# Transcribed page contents
= Beginning of Section =

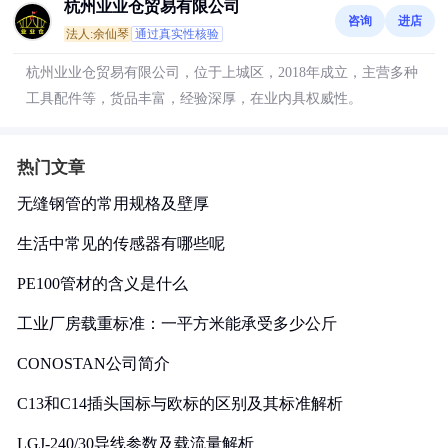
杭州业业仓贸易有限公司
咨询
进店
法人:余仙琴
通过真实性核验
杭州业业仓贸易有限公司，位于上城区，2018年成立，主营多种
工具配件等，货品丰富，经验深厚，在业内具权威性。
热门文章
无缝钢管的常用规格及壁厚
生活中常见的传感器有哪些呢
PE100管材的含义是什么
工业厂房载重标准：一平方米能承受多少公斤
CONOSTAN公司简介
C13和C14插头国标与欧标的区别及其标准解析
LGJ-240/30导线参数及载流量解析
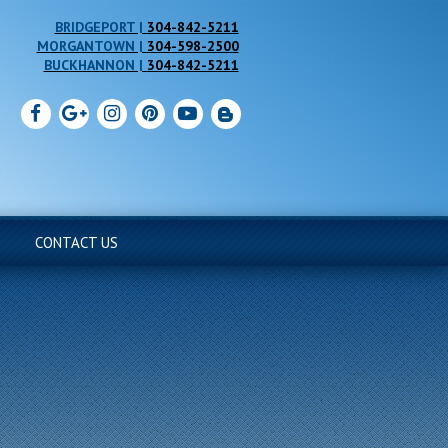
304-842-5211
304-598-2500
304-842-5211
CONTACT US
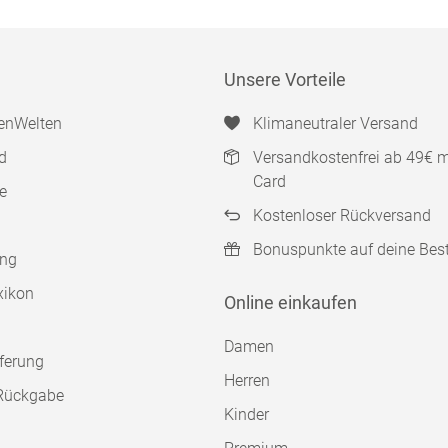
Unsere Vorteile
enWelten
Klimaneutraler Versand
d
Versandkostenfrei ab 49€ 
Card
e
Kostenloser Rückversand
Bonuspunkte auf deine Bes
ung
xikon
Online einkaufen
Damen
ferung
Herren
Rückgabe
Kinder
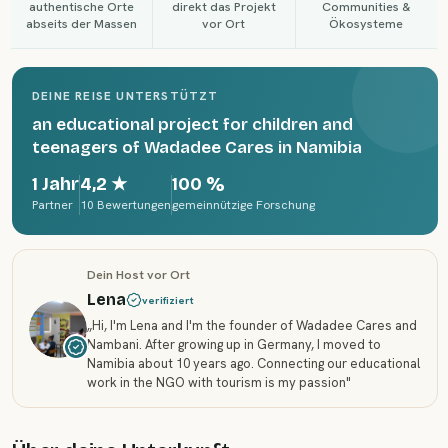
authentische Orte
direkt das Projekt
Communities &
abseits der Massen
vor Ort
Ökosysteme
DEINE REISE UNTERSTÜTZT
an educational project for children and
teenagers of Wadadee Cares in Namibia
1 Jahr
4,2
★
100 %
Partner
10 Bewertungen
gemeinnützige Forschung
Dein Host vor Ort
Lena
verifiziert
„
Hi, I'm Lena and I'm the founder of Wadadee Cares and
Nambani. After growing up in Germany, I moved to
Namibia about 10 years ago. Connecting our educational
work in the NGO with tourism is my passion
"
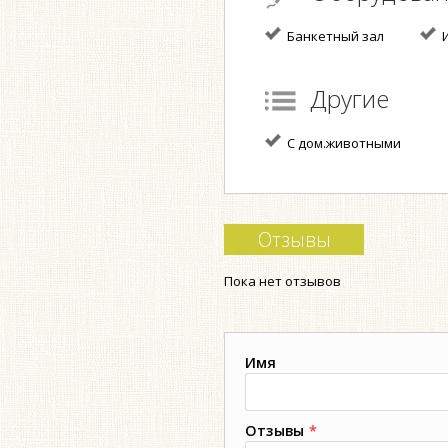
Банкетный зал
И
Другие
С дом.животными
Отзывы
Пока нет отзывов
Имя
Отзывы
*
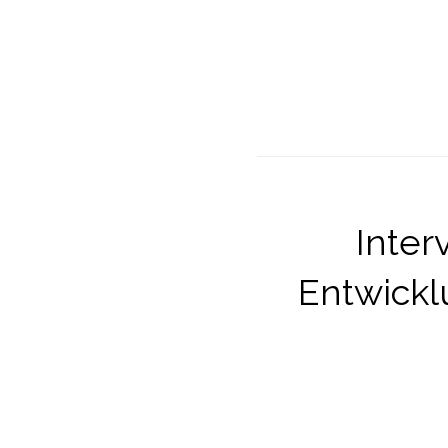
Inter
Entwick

= End of Section =

Where in the records above does the word "educational" appear? Copy each line that holds it.

# Exercise response
an educational project for children and
Namibia about 10 years ago. Connecting our educational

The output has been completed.